Mason and co-workers have focused on amphipathic α-helical peptides incorporating pH sensitive residues [177]. The histidine residues in the LAH4 peptide are uncharged at neutral pH but when the pH of the endosomal lumen drops, the side chains become protonated, large numbers of peptides are released from the complex and adopt a conformation and alignment in the membrane that induces membrane disorder [178], [179].

Other groups have focused on the addition of cholesterol or on fatty acid modifications. For example, Chol-R9 improves siRNA delivery in a mouse model bearing a subcutaneous tumour [54]. Tat-PNA-mediated splice correction is increased by up to two orders of magnitude when conjugated with decanoic acid [180]. Stearylation of CPPs represents another strategy to increase endosome escape and as a consequence to increase the transfection efficiency of siRNA [181] and phosphorothioate 2′-OMe RNA [182] as already detailed in Section 6.

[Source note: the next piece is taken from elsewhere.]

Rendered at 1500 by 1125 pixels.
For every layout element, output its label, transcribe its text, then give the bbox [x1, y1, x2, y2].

For in vivo applications, the most frequently modification involves the grafting of a polyethylene glycol (PEG) moiety to prevent rapid clearance. As reported for Pep-3-mediated delivery of antisense-cyclin B1-charged-PNA which blocks tumour growth in vivo upon intratumoural and intravenous injection, PEGylation of Pep-3 significantly improves complex stability and efficiency [49].

In the context of clinical translation, it will be crucial to improve the tissue specificity of CPPs through their functionalization. The screening by in vivo phage display has enabled the identification of numerous peptides that home specifically to various organs under normal or pathological conditions [183]. For example the five residues homing peptides CREKA, which was identified by in vivo screening of phage-displayed peptide libraries in tumour-bearing MMTV-PyMT transgenic breast cancer mice [184], has been combined to the pVEC peptide to yield a CPP with tumour homing specificity [185].

Conclusions

Despite their huge potential, the clinical use of nucleic acids-based drugs has been limited by their poor biodistribution. Cell penetrating peptides have therefore been considered as a possible strategy to improve passage across biological barriers and intracellular delivery as reviewed extensively in this chapter.

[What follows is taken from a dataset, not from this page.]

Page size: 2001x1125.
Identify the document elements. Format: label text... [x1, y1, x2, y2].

Both covalent conjugates with neutral antisense ON mimics and non-covalent complexes with either charged antisense ONs or siRNAs have been engineered. Several such constructs have undergone extensive evaluation in animal models (mainly in mice) of both acquired (e.g., viral infections or cancers, in particular) and genetic (e.g., Duchenne muscular dystrophy) human diseases. CPP-delivery has been convincingly shown to increase significantly the efficiency of these nucleic acids cargoes. Clinical trials have however not yet been started to our knowledge. Extensive studies of biodistribution and of possible toxic effects have in particular to be completed.

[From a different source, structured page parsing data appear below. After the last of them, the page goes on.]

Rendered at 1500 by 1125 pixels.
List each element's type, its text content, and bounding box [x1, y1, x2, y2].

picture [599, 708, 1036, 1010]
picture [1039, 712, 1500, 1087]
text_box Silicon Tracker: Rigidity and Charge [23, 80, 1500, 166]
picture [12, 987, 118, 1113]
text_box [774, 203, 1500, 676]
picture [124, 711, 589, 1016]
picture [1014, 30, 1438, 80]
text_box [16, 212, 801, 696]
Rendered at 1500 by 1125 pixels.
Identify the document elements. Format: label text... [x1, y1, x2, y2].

Despite many studies, mechanisms responsible for the extravasation and for the cellular trafficking of these CPP–drug conjugates or complexes are still poorly understood. Direct translocation across cell membranes appears to be operational in some instances. In most cases however, cell internalization occurs through endocytosis and escape from endocytic vesicles limits biological efficiency. Likewise, CPP delivery does not occur with a similar efficiency in all tissues after systemic administration. Understanding better these limitations will obviously help in engineering of new CPP generations with a superior potential to target various tissues (and pathological conditions) and to deliver their payload within the appropriate cellular compartment. Efforts in these directions have already been started as described in this chapter but much remains to be done.